*ЗАДАНИЯ ДЛЯ ВЫПОЛНЕНИЯ*
#1 Ответьте по рецензии о спектакле про Камерный театр на вопросы, каждый на своей строке:
(a) Кто главный режиссер театра имени А.С. Пушкина?
(b) В каком театре Алиса играла главную роль, прежде чем сбежать?
(c) Кто предложил Алисе сыграть в пантомиме «Покрывало Пьеретты»?
#2 Согласуются ли с рецензией о спектакле про Камерный театр приведенные утверждения? Ответьте «да» или «нет» и приведите решающие слова рецензии в точной цитате.
(a) Камерный театр был основан в год окончания войны.
(b) Александр Таиров не смог сработаться с Мейерхольдом.
(c) Над «не верю» Станиславского Булгаков посмеялся в «Мастере и Маргарите».
#3 Выведите без изменений фрагмент рецензии о спектакле про Камерный театр между словами "На протяжении спектакля" и "в Свободный театр.", включая их самих.

*ПРЕДЛОЖЕННЫЙ ОТРЫВОК*
════════════════

К 100-летию создания Камерного театра
Какая однако прекрасная идея – сделать спектакль о легендарном театре, занимавшем здание за 55 лет до тебя. Под «тобой» подразумеваю нынешний драматический тетатр имени А.С.Пушкина, чей главный режиссер Евгений Писарев осуществил постановку по пьесе Елены Греминой.
Театр Пушкина сыграл спектакль-документ про театр Таирова и Коонен, основанный в год начала империалистической войны и - словно назло всем на свете войнам и революциям - названный Камерным. Это название привлекло к нему массу поклонников – не желавших участвовать в окружающей буче, мечтающих абстрагироваться от того, что происходит здесь и сейчас.
Судя по тому, что представил нам театр Пушкина, Камерному это удавалось. Уже первая застывшая пантомима, на фоне которой актриса «голосом Коонен» молит творца о даровании жизни, завораживает красотой и пластикой.
На протяжении спектакля мы увидим еще много таких пантомим, услышим шансонетки и трагические монологи, перед нами пройдут отрывки из «Покрывала Пьеретты», «Фамиры- кифареда», «Федры», «Жирофле и Жирофля», брехтовской «Оперы нищих», «Саломеи», «Мадам Бовари».
Про пантомимы скажу так: поначалу необычность, красочность и пластика приковывают внимание, потом к ним привыкаешь. Вообще спектакль вначале необычайно хорош, динамичен, легок и весел.
Завязывается сюжетный узел: молодая актриса со звучным именем Алиса играет главную роль во МХАТе у Станиславского – но, не выдержав его «метода», убегает из театра на свободу – в Свободный театр.
Тут ее подхватывает Марджанов, предложив сыграть в пантомиме «Покрывало Пьеретты» и представив режиссера – молодого, необстрелянного, но уже не сумевшего сработаться с самим Мейерхольдом. Юношу зовут Александр Таиров.Не сама ли судьба их соединила? Алиса убежала от Станиславского, Александр – от Мейерхольда, и вот теперь, обретя друг друга, они создадут ни на кого не похожий Камерный театр. Эдакий Театр Театрыч, где артистам будет все равно – играть ли комедию масок или высокую трагедию, оперетту или мистерию – они не будут тупо следовать за «правдой жизни», они станут перекраивать ее в «правду искусства».
Начало получилось живым и очень веселым еще из-за забавной перепалки между юной Алисой Коонен и мэтром Станиславским, чьи «почерпнутые из документов» реплики, не могут не вызвать смеха. Над знаменитым «не верю» Константина Сергеевича в свое время хорошо посмеялся Михаил Булгаков в «Театральном романе». Там оба отца-основателя (Станиславский и Немирович-Данченко) – персонажи явно комические и чуть-чуть зловещие.
В пьесе Греминой также обыгрывается «не верю», когда Станиславский «срезает» Алису, еще не успевшую произнести ни слова. «Не верю», – гремит мэтр по поводу ее шагов. Комическими персонажами – вследствии удачного подбора реплик – выглядят и дамы, жены Станиславского и Чехова – Лилина и Книппер, - выступающие в роли «наставниц» для заблудшей души.

════════════════

*РАЗДЕЛ ДАННЫХ*
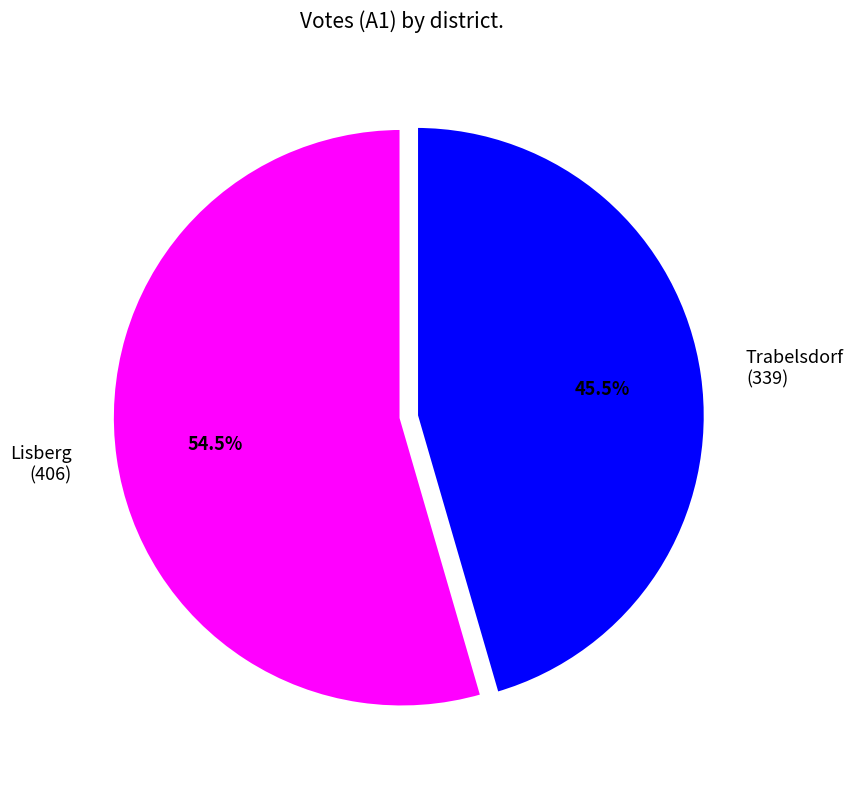

Which slice is the smallest?

Trabelsdorf (339)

════════════════

*ОТВЕТЫ К ЗАДАНИЯМ*
#1
(a) Евгений Писарев.
(b) Во МХАТе у Станиславского.
(c) Марджанов.

#2
(a) Нет: «основанный в год начала империалистической войны».
(b) Да: «уже не сумевшего сработаться с самим Мейерхольдом».
(c) Нет: «хорошо посмеялся Михаил Булгаков в «Театральном романе»».

#3
На протяжении спектакля мы увидим еще много таких пантомим, услышим шансонетки и трагические монологи, перед нами пройдут отрывки из «Покрывала Пьеретты», «Фамиры- кифареда», «Федры», «Жирофле и Жирофля», брехтовской «Оперы нищих», «Саломеи», «Мадам Бовари».
Про пантомимы скажу так: поначалу необычность, красочность и пластика приковывают внимание, потом к ним привыкаешь. Вообще спектакль вначале необычайно хорош, динамичен, легок и весел.
Завязывается сюжетный узел: молодая актриса со звучным именем Алиса играет главную роль во МХАТе у Станиславского – но, не выдержав его «метода», убегает из театра на свободу – в Свободный театр.